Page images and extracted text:
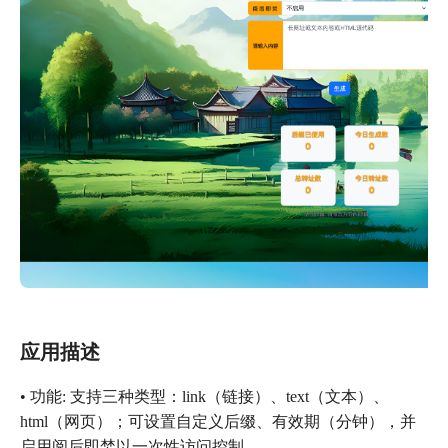
应用描述
• 功能: 支持三种类型：link（链接）、text（文本）、
html（网页）；可设置自定义后缀、有效期（分钟），并
启用阅后即焚以一次性访问控制。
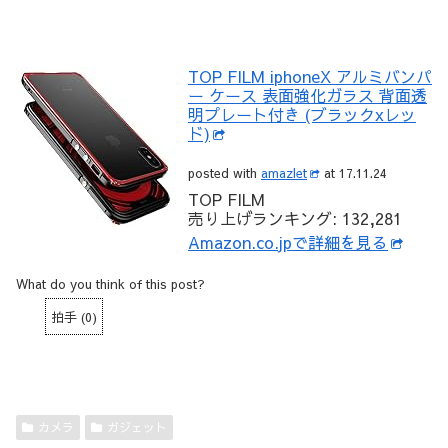
TOP FILM iphoneX アルミバンパ
ー ケース 表面強化ガラス 背面透
明プレート付き (ブラックxレッ
ド)
posted with
amazlet
at 17.11.24
TOP FILM
売り上げランキング: 132,281
Amazon.co.jpで詳細を見る
What do you think of this post?
拍手
(
0
)
カメラ
ガジェット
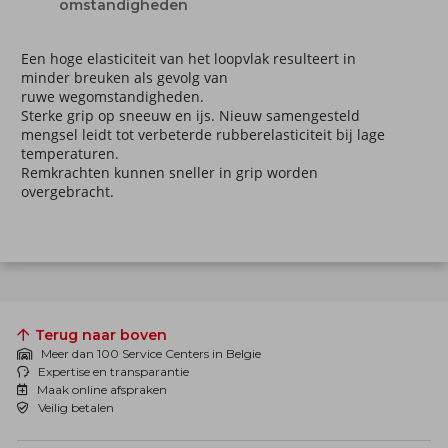
omstandigheden
Een hoge elasticiteit van het loopvlak resulteert in
minder breuken als gevolg van
ruwe wegomstandigheden.
Sterke grip op sneeuw en ijs. Nieuw samengesteld
mengsel leidt tot verbeterde rubberelasticiteit bij lage
temperaturen.
Remkrachten kunnen sneller in grip worden
overgebracht.
Terug naar boven
Meer dan 100 Service Centers in Belgie
Expertise en transparantie
Maak online afspraken
Veilig betalen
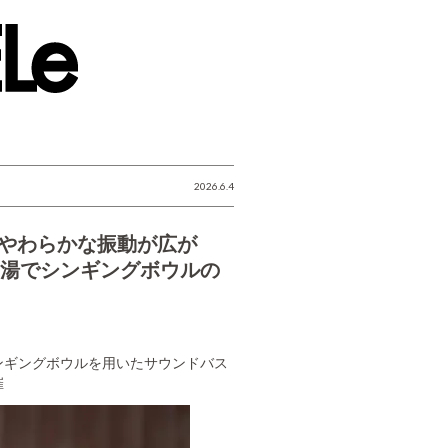
2026.6.4
音とやわらかな振動が広が
んの湯でシンギングボウルの
ンギングボウルを用いたサウンドバス
催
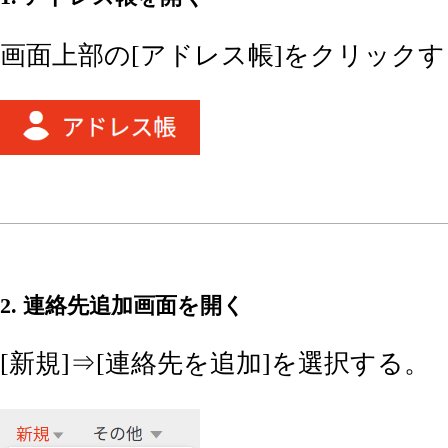
画面上部の[アドレス帳]をクリック
2. 連絡先追加画面を開く
[新規]⇒[連絡先を追加]を選択する。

The problem —
Starting at the line with "Expertise en transparantie", reproduce exactly each line through the end of the entries, including the first and the last, and skip the pictures.

Answer to this exercise —
Expertise en transparantie
Maak online afspraken
Veilig betalen
2026.6.4
音とやわらかな振動が広が
んの湯でシンギングボウルの
ンギングボウルを用いたサウンドバス
催
画面上部の[アドレス帳]をクリック
2. 連絡先追加画面を開く
[新規]⇒[連絡先を追加]を選択する。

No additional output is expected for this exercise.